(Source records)
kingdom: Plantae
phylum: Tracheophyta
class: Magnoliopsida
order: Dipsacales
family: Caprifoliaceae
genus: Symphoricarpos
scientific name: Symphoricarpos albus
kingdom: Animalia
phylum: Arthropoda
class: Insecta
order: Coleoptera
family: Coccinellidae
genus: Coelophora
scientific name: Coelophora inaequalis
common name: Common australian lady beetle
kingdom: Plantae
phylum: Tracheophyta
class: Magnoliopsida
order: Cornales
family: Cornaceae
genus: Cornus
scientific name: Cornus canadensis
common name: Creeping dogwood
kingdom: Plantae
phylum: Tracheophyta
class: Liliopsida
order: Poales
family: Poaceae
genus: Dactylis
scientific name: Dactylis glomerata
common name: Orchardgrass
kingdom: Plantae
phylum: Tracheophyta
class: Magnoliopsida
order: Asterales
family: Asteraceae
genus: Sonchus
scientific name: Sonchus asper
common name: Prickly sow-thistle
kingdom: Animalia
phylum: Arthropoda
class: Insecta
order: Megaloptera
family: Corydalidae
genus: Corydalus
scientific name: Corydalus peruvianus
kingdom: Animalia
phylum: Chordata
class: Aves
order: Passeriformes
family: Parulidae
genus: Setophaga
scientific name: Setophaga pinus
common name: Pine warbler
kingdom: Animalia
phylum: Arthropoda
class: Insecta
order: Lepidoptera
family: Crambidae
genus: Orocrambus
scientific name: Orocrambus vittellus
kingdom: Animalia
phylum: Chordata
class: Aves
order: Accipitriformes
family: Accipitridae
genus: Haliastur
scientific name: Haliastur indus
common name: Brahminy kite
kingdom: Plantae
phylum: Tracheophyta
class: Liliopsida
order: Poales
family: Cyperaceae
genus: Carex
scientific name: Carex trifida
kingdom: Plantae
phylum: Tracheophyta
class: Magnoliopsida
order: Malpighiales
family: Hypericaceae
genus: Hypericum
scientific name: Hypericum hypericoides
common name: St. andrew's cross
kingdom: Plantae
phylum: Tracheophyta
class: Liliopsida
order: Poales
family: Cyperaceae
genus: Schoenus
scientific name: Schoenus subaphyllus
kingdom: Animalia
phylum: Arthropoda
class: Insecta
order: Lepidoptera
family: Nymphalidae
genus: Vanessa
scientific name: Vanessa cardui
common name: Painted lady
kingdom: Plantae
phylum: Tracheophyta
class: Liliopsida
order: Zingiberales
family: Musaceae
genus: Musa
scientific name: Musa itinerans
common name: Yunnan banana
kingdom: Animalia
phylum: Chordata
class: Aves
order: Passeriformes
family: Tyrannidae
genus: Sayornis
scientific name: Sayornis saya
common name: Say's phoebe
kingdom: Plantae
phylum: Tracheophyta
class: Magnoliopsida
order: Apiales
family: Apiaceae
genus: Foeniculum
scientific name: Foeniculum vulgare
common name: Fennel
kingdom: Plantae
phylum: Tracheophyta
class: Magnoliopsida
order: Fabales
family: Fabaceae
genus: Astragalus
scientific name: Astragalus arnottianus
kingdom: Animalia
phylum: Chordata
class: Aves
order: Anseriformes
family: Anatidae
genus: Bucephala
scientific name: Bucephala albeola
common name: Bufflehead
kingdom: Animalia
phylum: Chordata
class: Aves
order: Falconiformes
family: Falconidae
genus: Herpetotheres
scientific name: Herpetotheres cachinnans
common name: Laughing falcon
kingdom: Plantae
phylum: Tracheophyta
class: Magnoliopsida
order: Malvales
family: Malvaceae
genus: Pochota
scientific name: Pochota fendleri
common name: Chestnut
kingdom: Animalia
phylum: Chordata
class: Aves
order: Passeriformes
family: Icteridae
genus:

▸ **WORK TO COMPLETE**
Render the rows, from the first line through the line containing "scientific name: Dactylis glomerata", as a JSON list of strings with one string per line and blank lines omitted.

▸ **RESULT BELOW**
[
  "kingdom: Plantae",
  "phylum: Tracheophyta",
  "class: Magnoliopsida",
  "order: Dipsacales",
  "family: Caprifoliaceae",
  "genus: Symphoricarpos",
  "scientific name: Symphoricarpos albus",
  "kingdom: Animalia",
  "phylum: Arthropoda",
  "class: Insecta",
  "order: Coleoptera",
  "family: Coccinellidae",
  "genus: Coelophora",
  "scientific name: Coelophora inaequalis",
  "common name: Common australian lady beetle",
  "kingdom: Plantae",
  "phylum: Tracheophyta",
  "class: Magnoliopsida",
  "order: Cornales",
  "family: Cornaceae",
  "genus: Cornus",
  "scientific name: Cornus canadensis",
  "common name: Creeping dogwood",
  "kingdom: Plantae",
  "phylum: Tracheophyta",
  "class: Liliopsida",
  "order: Poales",
  "family: Poaceae",
  "genus: Dactylis",
  "scientific name: Dactylis glomerata"
]